The financial impact of the disaster

With the estimated fines under US law accruing at the rate of over US$250 million per day, concerns are mounting that the UK’s largest listed company, and the biggest producer of oil and gas in the US, may become insolvent.

The financial effect on pension holders and BP shareholders is unprecedented. Theoretically, almost every pension investor could have indirect exposure to BP. Commonly, pension funds have about 8% of their UK equity holdings in BP, as until the disaster occurred, BP represented about 8% of the FTSE 100 index of leading shares.

In addition, BP’s historically strong dividend has long proved to be an attractive aspect for investors. Prior to the disaster, for every £7 of dividend income paid out by the companies in the FTSE 100 index of leading shares, BP paid out £1.

Now, with the costly legal action looming by those affected by the BP spill, there is a reasonable prospect that the BP dividend could be reduced or stopped.

Since the oil spill occurred, BP’s share price has fallen by over 35% and tens of billions of pounds has been wiped from BP’s market value.
——
• **Things to do**
- 1) Summarize the BP article in two sentences.
- 2) Reproduce the part of the BP article that begins at the words "With the estimated" and ends after "may become insolvent.".
- 3) Extend the BP article onward from its final sentence.

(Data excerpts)
——
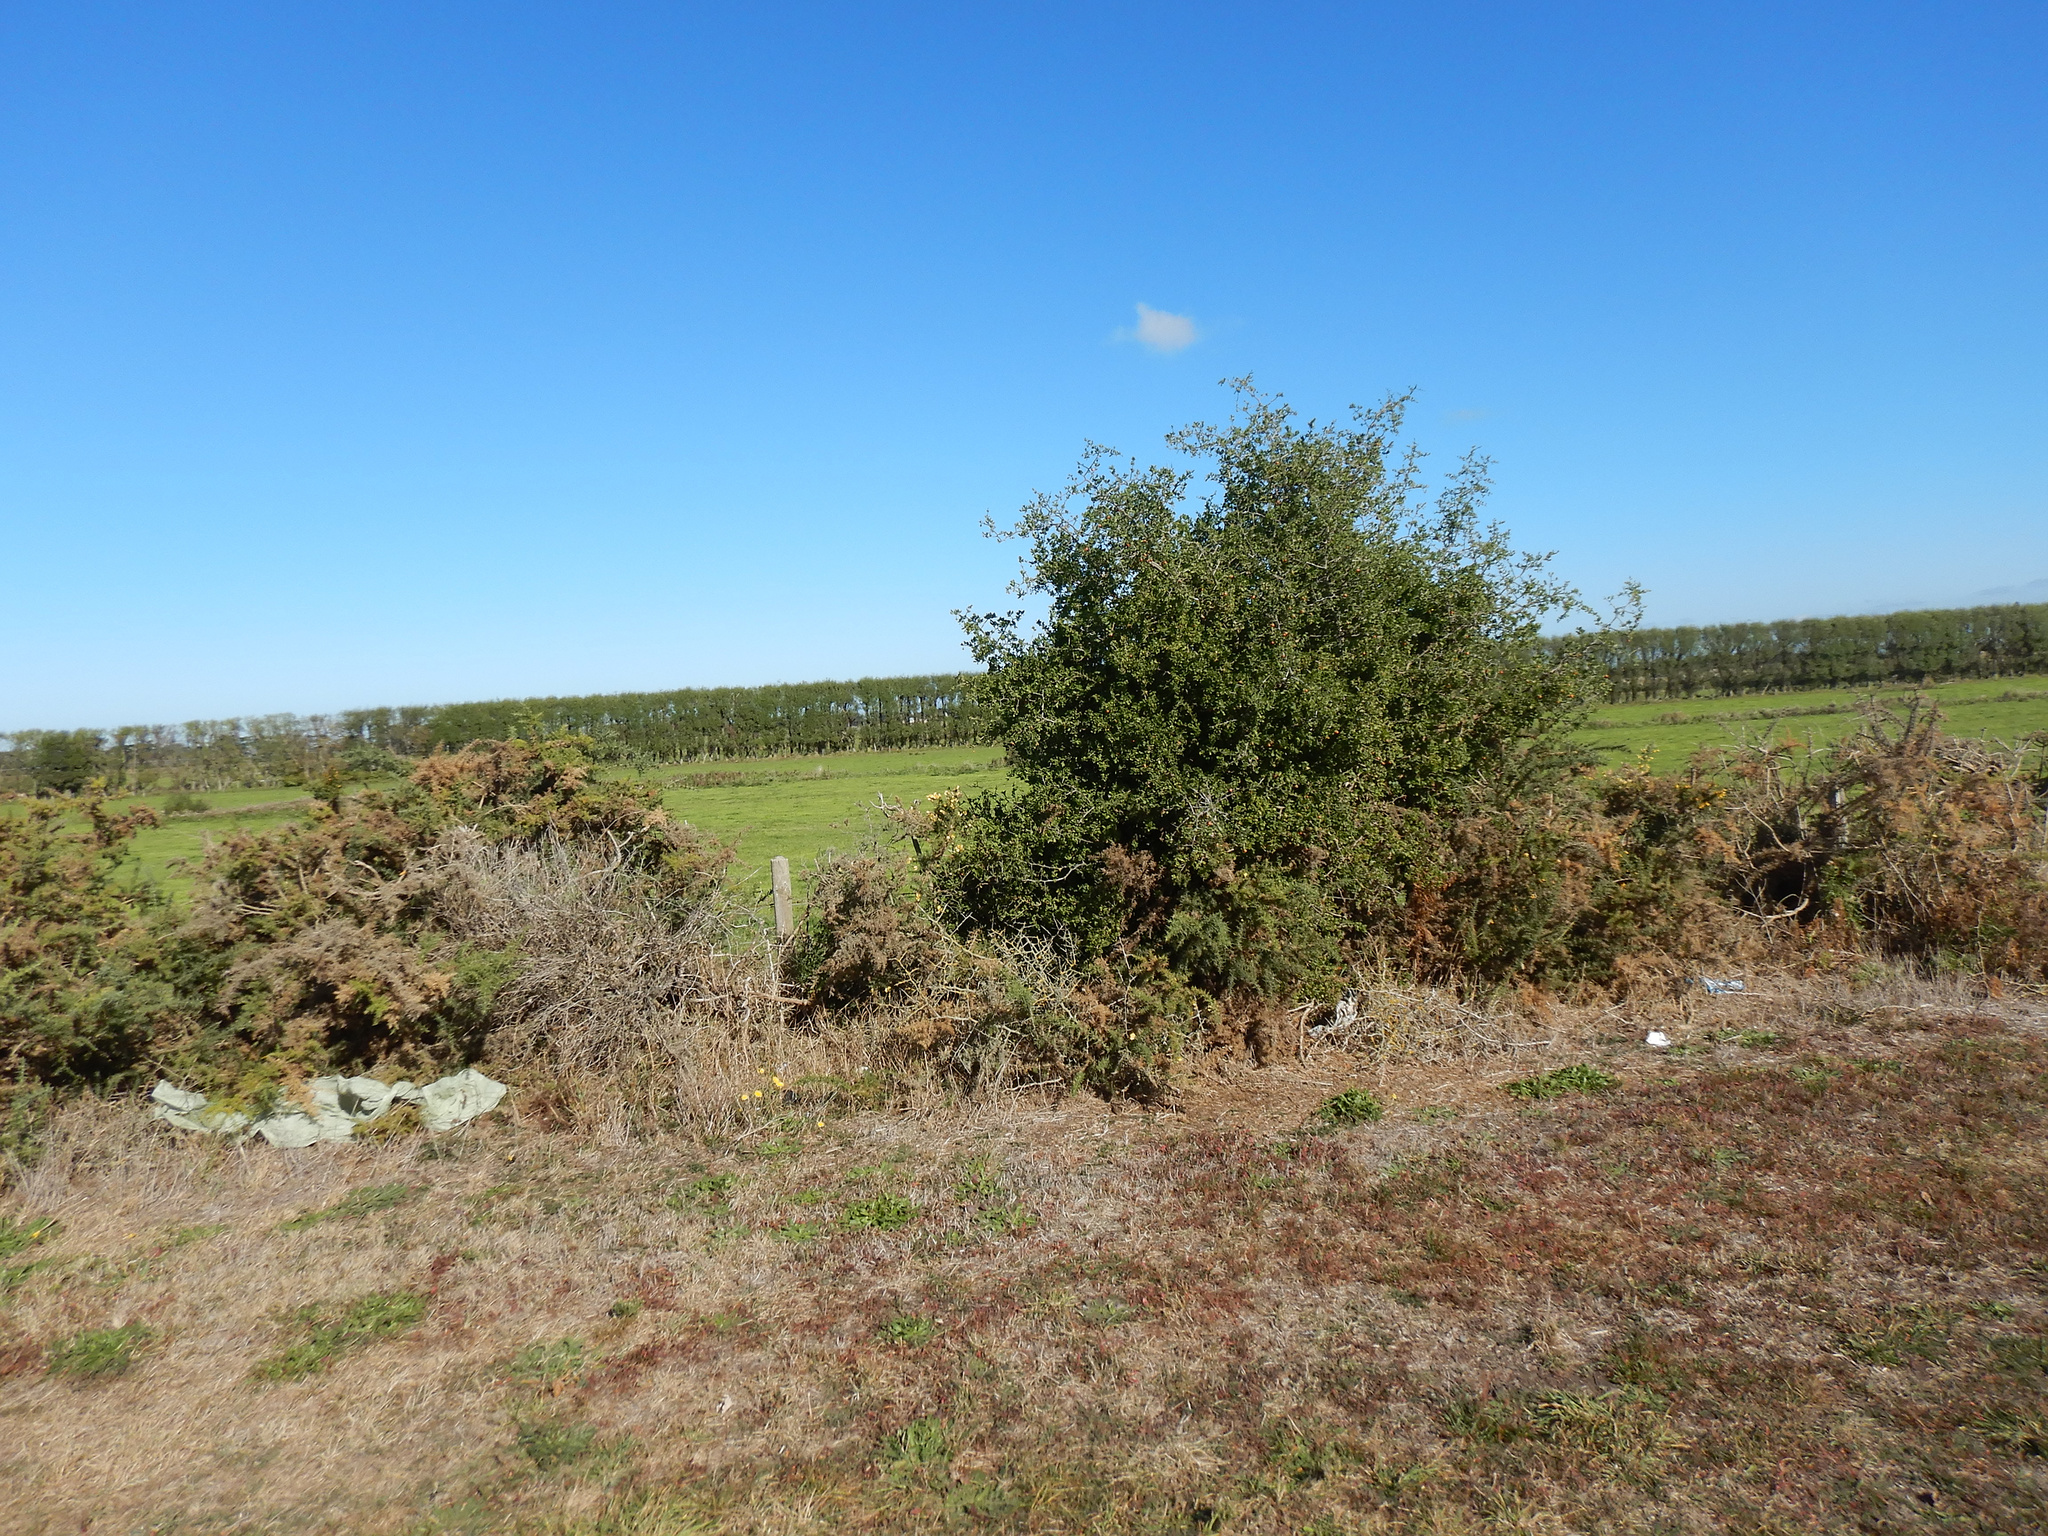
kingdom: Plantae
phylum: Tracheophyta
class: Magnoliopsida
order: Solanales
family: Solanaceae
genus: Lycium
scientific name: Lycium ferocissimum
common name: African boxthorn
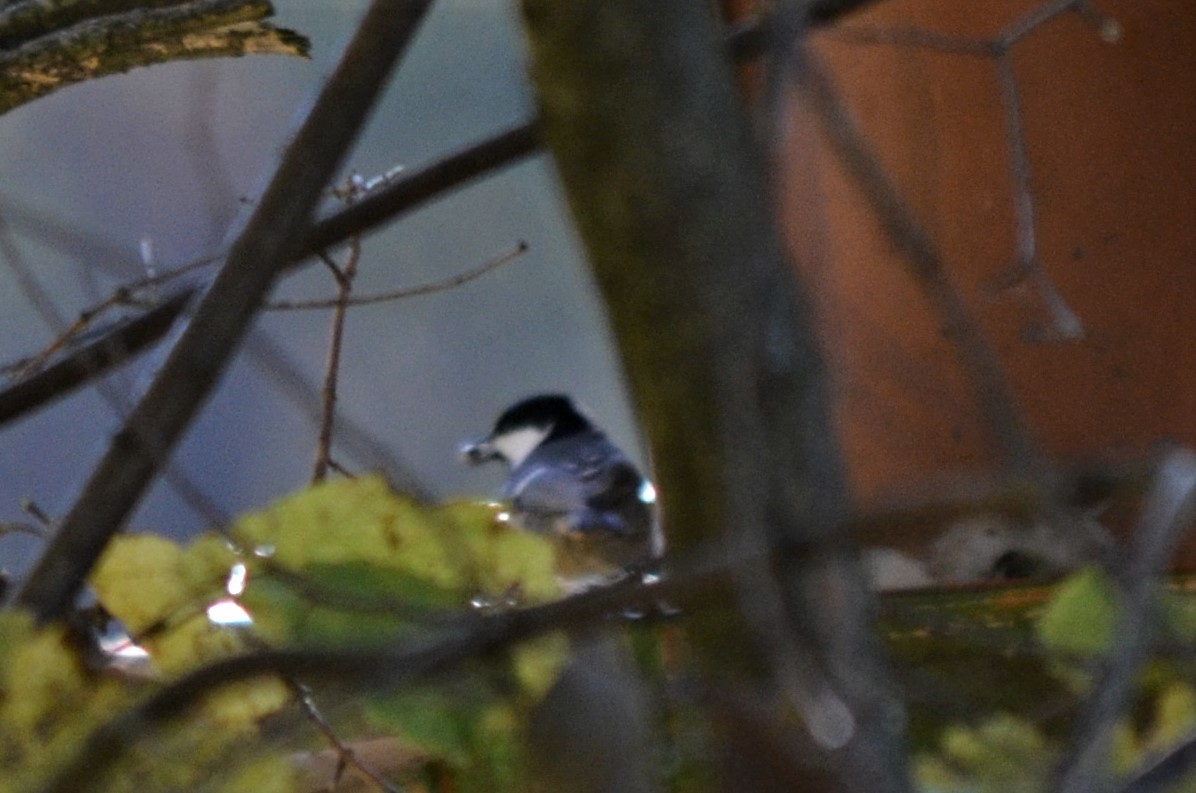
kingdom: Animalia
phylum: Chordata
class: Aves
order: Passeriformes
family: Paridae
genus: Periparus
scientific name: Periparus ater
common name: Coal tit
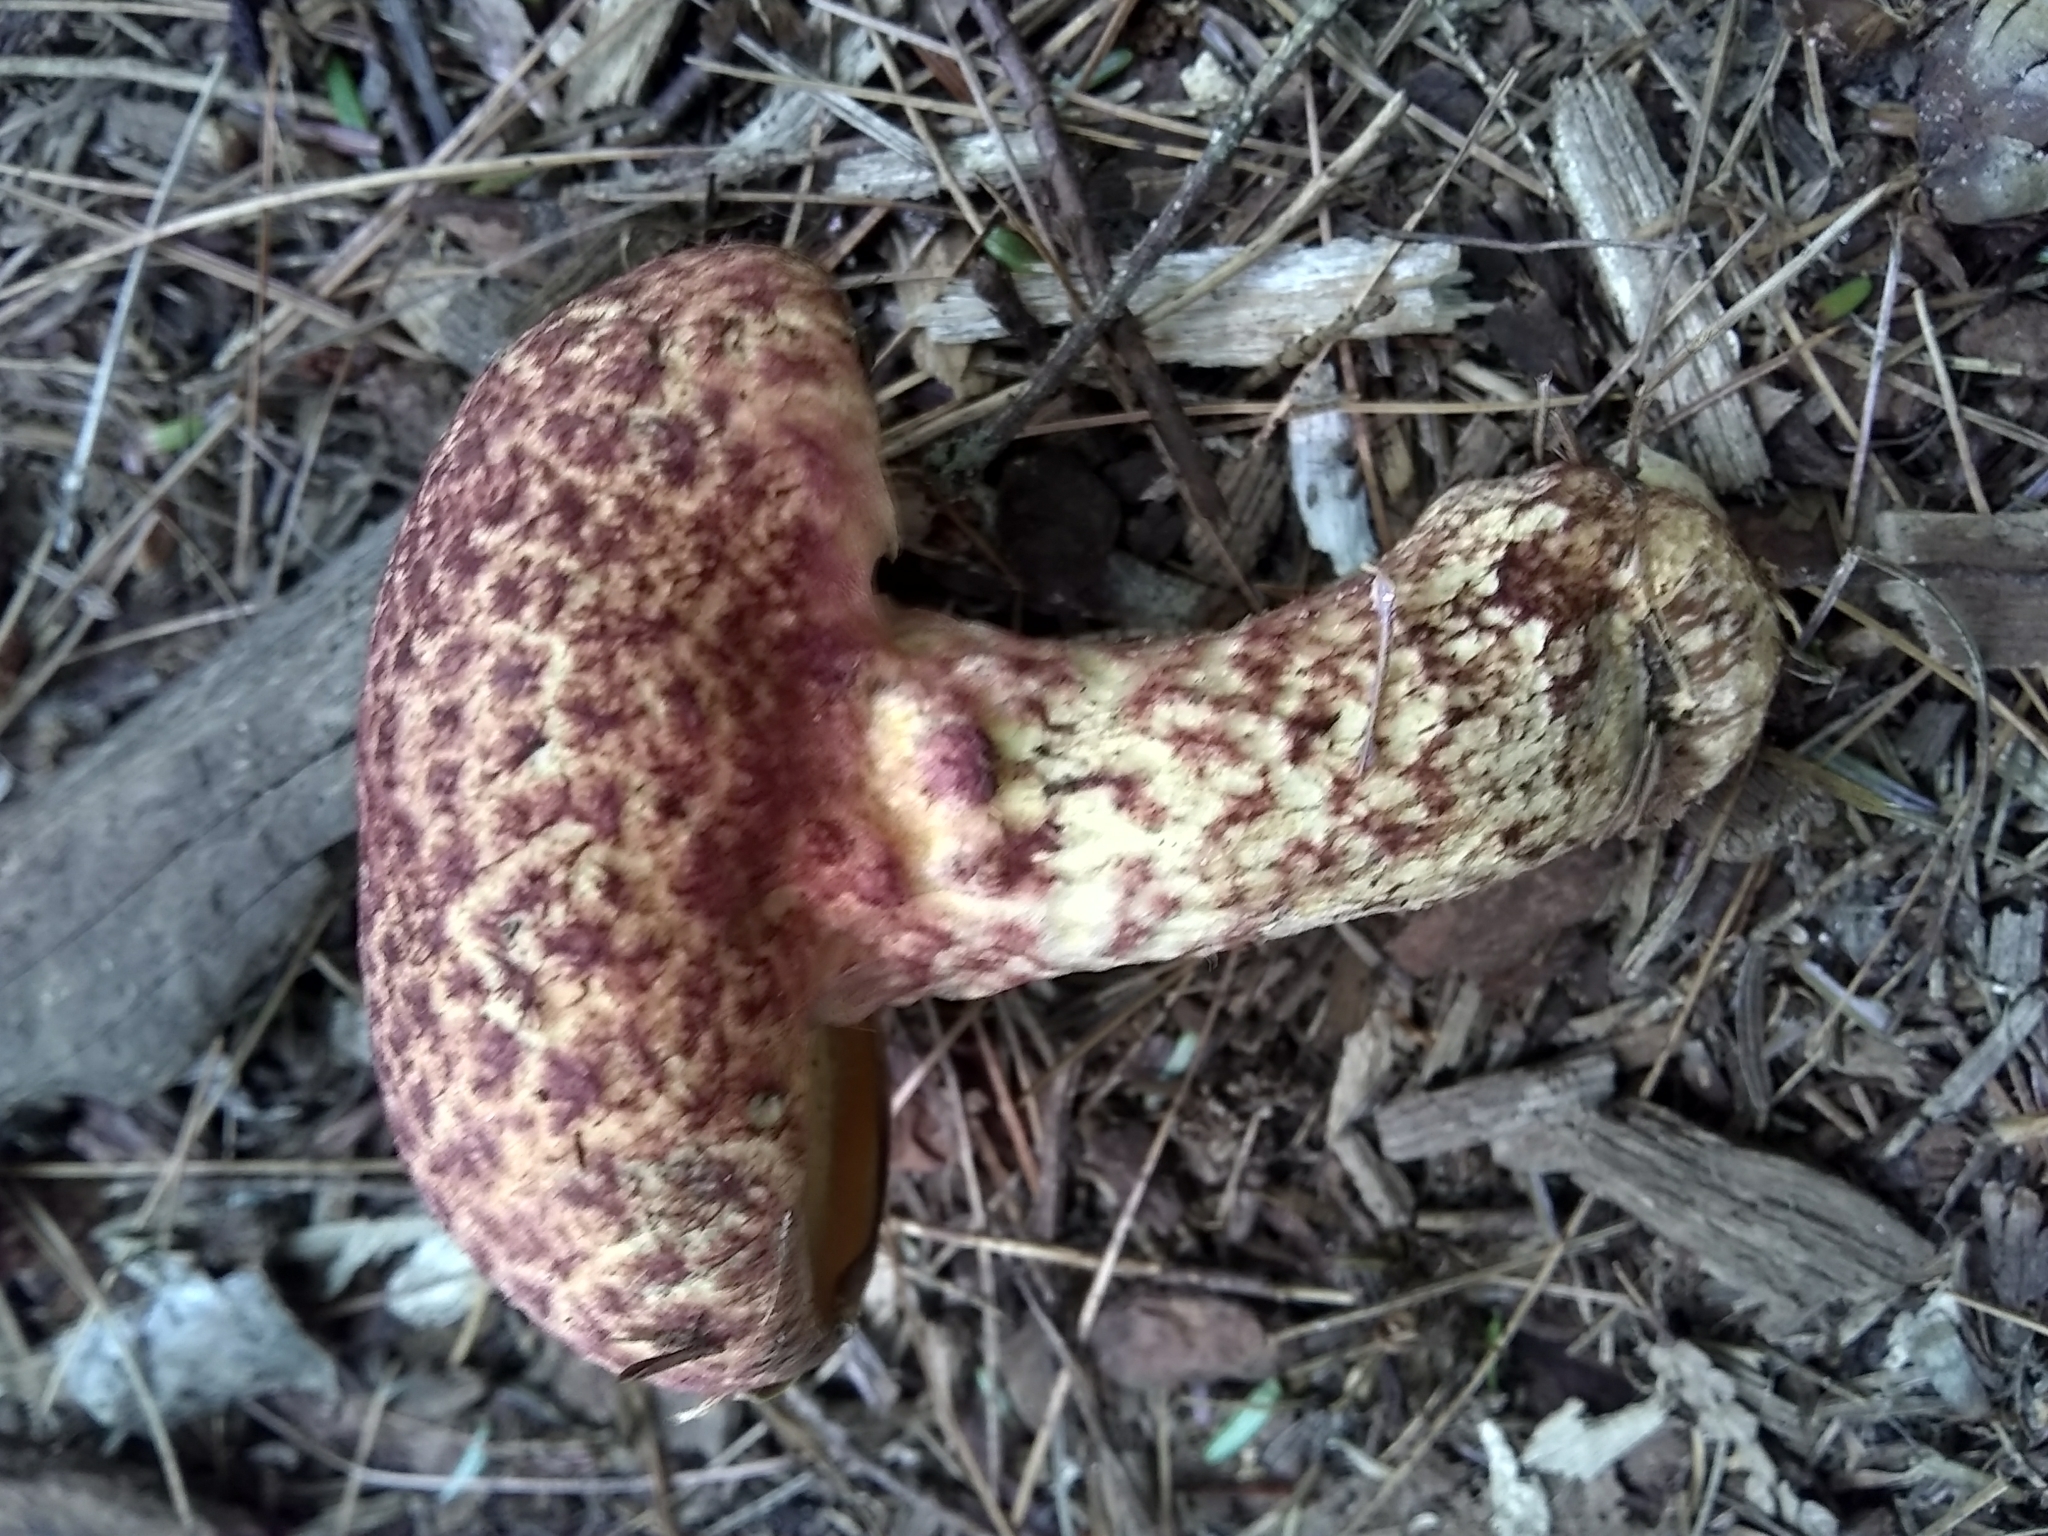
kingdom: Fungi
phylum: Basidiomycota
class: Agaricomycetes
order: Boletales
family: Suillaceae
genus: Suillus
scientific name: Suillus spraguei
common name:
——
• **Task responses**
- 1) Estimated US fines of over US$250 million per day are raising concerns that BP, the UK's largest listed company and the biggest producer of oil and gas in the US, may become insolvent. The effect on pension holders and shareholders is unprecedented: pension funds commonly hold about 8% of their UK equities in BP, its strong dividend could be reduced or stopped by costly legal action, and its share price has fallen by over 35% since the spill.

- 2)
With the estimated fines under US law accruing at the rate of over US$250 million per day, concerns are mounting that the UK’s largest listed company, and the biggest producer of oil and gas in the US, may become insolvent.

- 3)
The lesson for all investors

It’s easy for investors to become complacent and think that simply because a company is so prominent, it is unimpeachable. The fact remains that even the largest companies are vulnerable to events that may cause significant financial harm, which reaffirms the importance of diversification when investing.

How diversification works

Diversification is commonly known by the old adage of ‘not having all your eggs in the one basket’. From an investment perspective, however, diversification is an important risk management technique.

Successful diversification strategies involve spreading an investment portfolio across different asset classes, industry sectors, fund management styles and geographic locations.

Aside from some investments having more (or less) risk than others, adequate diversification is also important because not all investments will perform well at the same time. By having a sound mix of quality investments, it also results in a smoothing of investment returns over time, which is good news for the majority of investors who prefer a reasonably stable income stream.

How much diversification do I need?

This depends on a few factors, such as your personal circumstances and financial goals, your appetite for risk, and your desired investment timeframe. Portfolio size has a key part to play too.

Speak to us today if you’d like to know more about the importance of diversification in your portfolio.

 

Sources :

www.timesonline.co.uk Mark Atherton,BP – Is your pension safe? The Times, 11 June 2010 (accessed24 July 2010)  

www.businessweek.com Dunstan McNichol, BP oil spill costs US state pensions $1.4 billion, Bloomberg 28 June 2010 (accessed 24 July 2010)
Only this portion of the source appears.